Sleep apnea is a condition in which breathing is interrupted during sleep. If left untreated, this can be a very serious condition. Individuals with sleep apnea may experience interrupted breathing hundreds of times as they sleep, preventing their brain and body from receiving sufficient oxygen.
There are two types of sleep apnea. The most common type, obstructive sleep apnea (OSA), results from a blockage in the airway, which most often occurs due to collapse of the soft tissue at the back of the throat. With central sleep apnea, on the other hand, instability in the respiratory control center keeps the brain from signaling the muscles to breathe.
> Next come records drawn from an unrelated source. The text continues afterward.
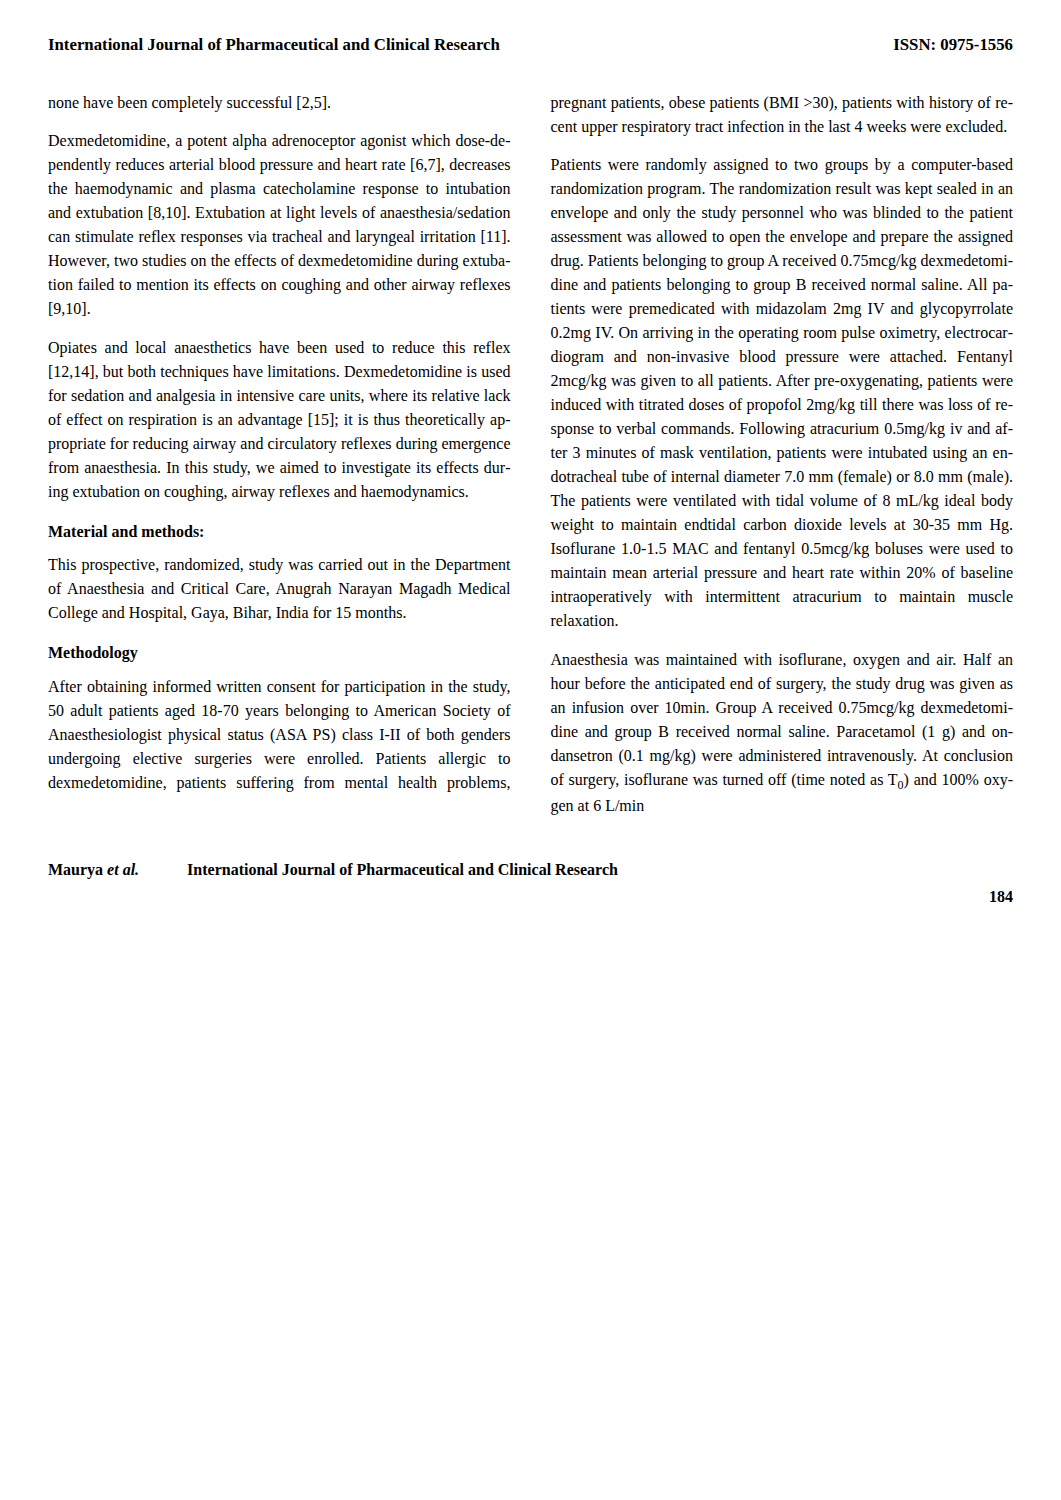International Journal of Pharmaceutical and Clinical Research ISSN: 0975-1556
none have been completely successful [2,5].
Dexmedetomidine, a potent alpha adrenoceptor agonist which dose-dependently reduces arterial blood pressure and heart rate [6,7], decreases the haemodynamic and plasma catecholamine response to intubation and extubation [8,10]. Extubation at light levels of anaesthesia/sedation can stimulate reflex responses via tracheal and laryngeal irritation [11]. However, two studies on the effects of dexmedetomidine during extubation failed to mention its effects on coughing and other airway reflexes [9,10].
Opiates and local anaesthetics have been used to reduce this reflex [12,14], but both techniques have limitations. Dexmedetomidine is used for sedation and analgesia in intensive care units, where its relative lack of effect on respiration is an advantage [15]; it is thus theoretically appropriate for reducing airway and circulatory reflexes during emergence from anaesthesia. In this study, we aimed to investigate its effects during extubation on coughing, airway reflexes and haemodynamics.
Material and methods:
This prospective, randomized, study was carried out in the Department of Anaesthesia and Critical Care, Anugrah Narayan Magadh Medical College and Hospital, Gaya, Bihar, India for 15 months.
Methodology
After obtaining informed written consent for participation in the study, 50 adult patients aged 18-70 years belonging to American Society of Anaesthesiologist physical status (ASA PS) class I-II of both genders undergoing elective surgeries were enrolled. Patients allergic to dexmedetomidine, patients suffering from mental health problems, pregnant patients, obese patients (BMI >30), patients with history of recent upper respiratory tract infection in the last 4 weeks were excluded.
Patients were randomly assigned to two groups by a computer-based randomization program. The randomization result was kept sealed in an envelope and only the study personnel who was blinded to the patient assessment was allowed to open the envelope and prepare the assigned drug. Patients belonging to group A received 0.75mcg/kg dexmedetomidine and patients belonging to group B received normal saline. All patients were premedicated with midazolam 2mg IV and glycopyrrolate 0.2mg IV. On arriving in the operating room pulse oximetry, electrocardiogram and non-invasive blood pressure were attached. Fentanyl 2mcg/kg was given to all patients. After pre-oxygenating, patients were induced with titrated doses of propofol 2mg/kg till there was loss of response to verbal commands. Following atracurium 0.5mg/kg iv and after 3 minutes of mask ventilation, patients were intubated using an endotracheal tube of internal diameter 7.0 mm (female) or 8.0 mm (male). The patients were ventilated with tidal volume of 8 mL/kg ideal body weight to maintain endtidal carbon dioxide levels at 30-35 mm Hg. Isoflurane 1.0-1.5 MAC and fentanyl 0.5mcg/kg boluses were used to maintain mean arterial pressure and heart rate within 20% of baseline intraoperatively with intermittent atracurium to maintain muscle relaxation.
Anaesthesia was maintained with isoflurane, oxygen and air. Half an hour before the anticipated end of surgery, the study drug was given as an infusion over 10min. Group A received 0.75mcg/kg dexmedetomidine and group B received normal saline. Paracetamol (1 g) and ondansetron (0.1 mg/kg) were administered intravenously. At conclusion of surgery, isoflurane was turned off (time noted as T0) and 100% oxygen at 6 L/min
Maurya et al. International Journal of Pharmaceutical and Clinical Research
184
Symptoms of sleep apnea may include loud snoring, restless sleep, insomnia, recurrent awakening, waking with a choking or gasping sensation, waking with a sore or dry throat, morning headaches, daytime fatigue, forgetfulness and mood changes.
While sleep apnea can affect anyone, it tends to be more common in men over the age of 40 and those who are overweight. It also typically affects those who have a large neck, large tonsils, a large tongue, a small jawbone, GERD, nasal obstruction, or a family history of sleep apnea. Sleep apnea, if left untreated, can contribute to health concerns including high blood pressure, stroke, heart failure, diabetes and depression. It can also inhibit performance at work and school and hinder other daily activities.
Diagnosing sleep apnea is typically done with a polysomnogram, or sleep study, which electronically transmits and records your physical activity as you sleep. If you have mild sleep apnea, it may be treated with lifestyle changes such as weight loss, avoidance of alcohol and sleeping pills, altered sleep positions for improved breathing, and/or quitting smoking. Other treatments may include the use of continuous positive airway pressure (CPAP), dental devices, septoplasty, mandibular maxillar advancement surgery, or a procedure called uvulopalatopharyngoplasty (UPPP) for the removal of soft tissue at the back of the throat and palate.